**Texte fourni**
1. Une très ancienne stigmatisation
Les Roms représentent la première minorité intra-européenne. Sans Etat ni frontières, ils sont là depuis des siècles, répartis assez inégalement, dont beaucoup en Roumanie, mais aussi dans des pays comme l’Espagne où ils se sont fondus dans la population. Leur diversité interne est grande, selon qu’ils sont de telle ou telle appartenance culturelle, et ceux appelés « gens du voyage » sont en grande majorité français et abandonnent progressivement leur mode de vie itinérant.
N’ayant pas d’Etat, cette minorité a subi des persécutions diverses mais constantes en Europe, a connu l’esclavage en Roumanie jusqu’à la fin de la seconde guerre mondiale, et a partagé le sort des juifs dans les camps d’extermination, ce qui est souvent passé sous silence. Or, cette stigmatisation continue aujourd’hui encore, et elle s’aggrave avec la crise économique et sociale qui frappe l’Europe, les Roms devenant ou restant partout des nouveaux ou perpétuels boucs émissaires.
Sarkozy, en prononçant son fameux discours de Grenoble appelant à la chasse aux Roms en août 2010, avait suscité une levée de boucliers de la part des associations de défense des droits de l’homme et de la gauche, et la création de nombre de collectifs de soutien à des roumains et bulgares vivant sur des terrains publics inoccupés. L’entrée de la Bulgarie et de la Roumanie n’avaient pas suscité l’afflux en France de leurs citoyens, comme il était redouté : depuis 2007, le nombre de ces concitoyens européens appelés Roms est resté à peu près stable et de l’ordre de 15 à 20.000.
Interdits de fait d’accès à l’emploi salarié (sauf à posséder un titre de séjour, ce qui leur était très difficile), les Roumains et Bulgares, Roms ou non, étaient rejetés vers des activités non déclarées comme la récupération et revente de ferraille et de déchets ménagers, ou vers la mendicité, l’absence d’emploi étant leur principal facteur d’exclusion, bien avant l’absence de logement. Privés le plus souvent de domicile ou de domiciliation, et donc de droits sociaux, les Roms ont vécu dans des caravanes ou des abris construits de bric et de broc sur des terrains inoccupés le plus souvent publics. Il était alors facile aux préfets et élus locaux de les en expulser par décision des tribunaux administratifs, plutôt que de leur proposer des baux précaires, le temps de premiers parcours d’insertion.

**Données**
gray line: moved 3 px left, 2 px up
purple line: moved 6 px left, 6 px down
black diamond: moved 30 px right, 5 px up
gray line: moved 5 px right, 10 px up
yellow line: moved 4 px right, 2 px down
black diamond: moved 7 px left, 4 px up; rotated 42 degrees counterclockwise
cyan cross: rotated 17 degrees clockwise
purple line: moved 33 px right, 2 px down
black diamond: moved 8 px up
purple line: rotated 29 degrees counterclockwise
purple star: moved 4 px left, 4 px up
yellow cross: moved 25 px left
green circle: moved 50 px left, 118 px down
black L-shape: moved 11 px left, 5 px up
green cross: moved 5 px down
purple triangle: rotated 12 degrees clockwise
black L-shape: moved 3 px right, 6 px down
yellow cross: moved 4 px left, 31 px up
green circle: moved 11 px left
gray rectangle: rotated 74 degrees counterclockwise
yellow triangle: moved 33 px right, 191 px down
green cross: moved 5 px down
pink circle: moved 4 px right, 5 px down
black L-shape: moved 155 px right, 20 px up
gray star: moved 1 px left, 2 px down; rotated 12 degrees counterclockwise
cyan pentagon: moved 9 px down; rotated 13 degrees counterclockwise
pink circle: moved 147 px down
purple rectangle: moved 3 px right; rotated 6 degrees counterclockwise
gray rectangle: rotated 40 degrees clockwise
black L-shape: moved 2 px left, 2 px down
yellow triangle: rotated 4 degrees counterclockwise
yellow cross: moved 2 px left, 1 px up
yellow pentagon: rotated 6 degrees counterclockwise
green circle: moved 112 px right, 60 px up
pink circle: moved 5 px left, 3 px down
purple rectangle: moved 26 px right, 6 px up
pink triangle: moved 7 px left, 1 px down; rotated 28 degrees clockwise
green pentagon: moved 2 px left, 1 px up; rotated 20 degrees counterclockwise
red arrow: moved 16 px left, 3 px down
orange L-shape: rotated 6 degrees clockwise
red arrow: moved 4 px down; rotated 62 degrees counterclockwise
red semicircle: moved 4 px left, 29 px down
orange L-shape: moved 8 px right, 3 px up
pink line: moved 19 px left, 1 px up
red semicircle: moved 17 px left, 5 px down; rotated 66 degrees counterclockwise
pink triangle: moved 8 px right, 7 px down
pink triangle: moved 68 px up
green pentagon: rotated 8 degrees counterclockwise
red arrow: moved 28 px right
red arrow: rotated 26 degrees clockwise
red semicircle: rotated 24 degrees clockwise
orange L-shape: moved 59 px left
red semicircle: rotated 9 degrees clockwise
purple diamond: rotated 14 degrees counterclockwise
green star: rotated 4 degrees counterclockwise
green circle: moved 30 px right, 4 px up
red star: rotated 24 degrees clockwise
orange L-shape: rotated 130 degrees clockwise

**Consigne**
Relevez tous les pays cités par leur nom dans le texte sur les Roms. Ces lignes viennent d'une autre source que le texte.

**Résultat de l'exercice**
Roumanie, Espagne, France, Bulgarie